Oh FracTat... About 10 years ago my father (Lorenzo Kunze Sr.) and I began experimenting with the layering of Co2 fractional and QS (1064nm and 755nm) treatments, for the purpose of improving tattoo removal results, reducing scar tissue caused by tattooing, and fixing adverse reactions caused by other technicians. During the next few years of research, we were able to develop several protocols (CoTatt2), which produced great results for clients that had a high concentration of ink and for those who had very stubborn tattoos (reached the 10+ treatment mark). Even though these treatments resulted in improved outcomes (scar reduction caused by tattooist) and we were able to lower treatment counts; teaching these methods were difficult, because at the time most tattoo removal facilities were not equipped w/ both Co2 fractional and QS lasers. This lack of access was also a result of state regulations on ablative devices and the additional expense of having two 100k+ devices. Over the years I must have pleaded with every major manufacturer to produce a high quality Co2/QS combo, but the closest anyone has come to date, is Cynosure with the introduction of its PicoSure’s Focus HP (not my first choice for scar reduction, because you are unable to control depth or distance of the micro thermal holes, but it still does a great job of adding additional treatments to a clinics menu).
When I heard that Fotona was coming out with a "fractional" device that was designed to assist in the removal process, I was initially very excited to hear that someone was finally going to bring this concept to life… After doing some research on the FrcaTat method, I began to wonder what the regulatory limitations for non-medical professionals where going to be, and more importantly was my concern for the safety of its purposed treatment protocol. From what I have been able to gather from a few colleagues, articles, and a sales rep; it seems like Fotona has decided to couple this technology with another desperate attempt to revive the zombie protocol r20 method (it wont die, lol). In my professional opinion, these type of treatments produce an excess amount of thermal tissue damage, they increase the probability of adverse reactions, extend at home healing time, limit skin types that can be treated, and inevitably cause skin fatigue on the epidermis. Sadly when it comes to marketing devices it seems like the manufactures in this industry still have not gotten pass the old "more power fixes everything" philosophy; when they should be more interested in producing options and devices that address the many other, and more important variables involved in efficiently removing ink from skin.
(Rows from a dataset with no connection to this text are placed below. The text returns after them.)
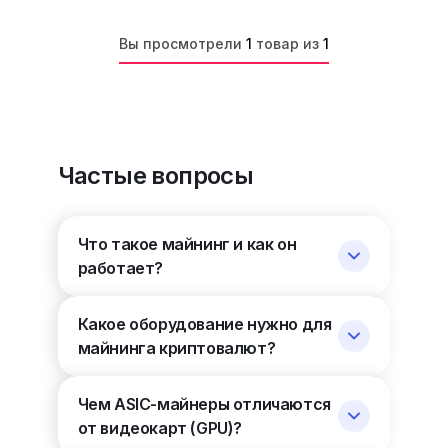
Вы просмотрели
1
товар из
1
Частые вопросы
Что такое майнинг и как он
работает?
Какое оборудование нужно для
майнинга криптовалют?
Чем ASIC-майнеры отличаются
от видеокарт (GPU)?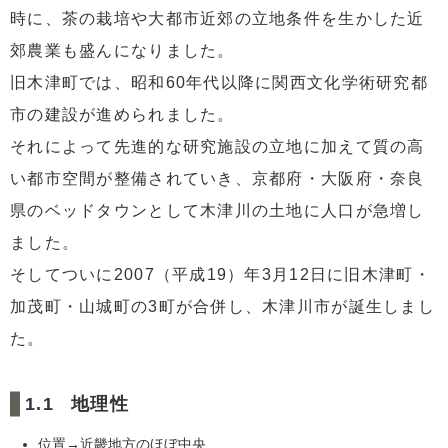
時に、茶の栽培や大都市近郊の立地条件を生かした近
郊農業も盛んになりました。
旧木津町では、昭和60年代以降に関西文化学術研究都
市の建設が進められました。
それによって先進的な研究施設の立地に加えて質の高
い都市空間が整備されていき、京都府・大阪府・奈良
県のベッドタウンとして木津川の土地に人口が急増し
ました。
そしてついに2007（平成19）年3月12日に旧木津町・
加茂町・山城町の3町が合併し、木津川市が誕生しまし
た。
地理性
位置→近畿地方のほぼ中央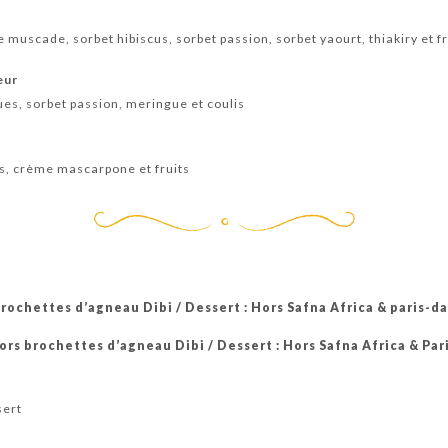
uscade, sorbet hibiscus, sorbet passion, sorbet yaourt, thiakiry et fr
eur
ues, sorbet passion, meringue et coulis
es, crème mascarpone et fruits
rochettes d’agneau Dibi / Dessert : Hors Safna Africa & paris-d
ors brochettes d’agneau Dibi / Dessert : Hors Safna Africa & Par
sert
In closing, I believe my concerns are extremely valid, when choosing to bring this or any other new technologies into your practice for public use. With that being said, I am still very excited to continue my research and eventually testing this device. If used in a safer manor, it should in theory offer assistance with scar reduction, resurfacing, ink agitation, and the removal of unwanted tattoos. Its accessibility and acceptance will ultimately depend on how effective its treatments can be, the price of the device, per treatment ROI, and if the publics demand determines it popularity.
Thank you for taking the time to read this ILA blog. I am always looking to learn more, to teach more, so if you are using, testing or know someone who has access to this device I would love to hear more about your FracTat experience. Also if you have any questions or would like to talk privately about this new technology, please do not hesitate to email or direct message me anytime.
Fotona FracTat Protocol:
Treat with FracTat (fractional)
Treat w/ 1064 for QS
Wait 5 minutes
Repeat QS tx 3-6 times, waiting 5 min between each tx.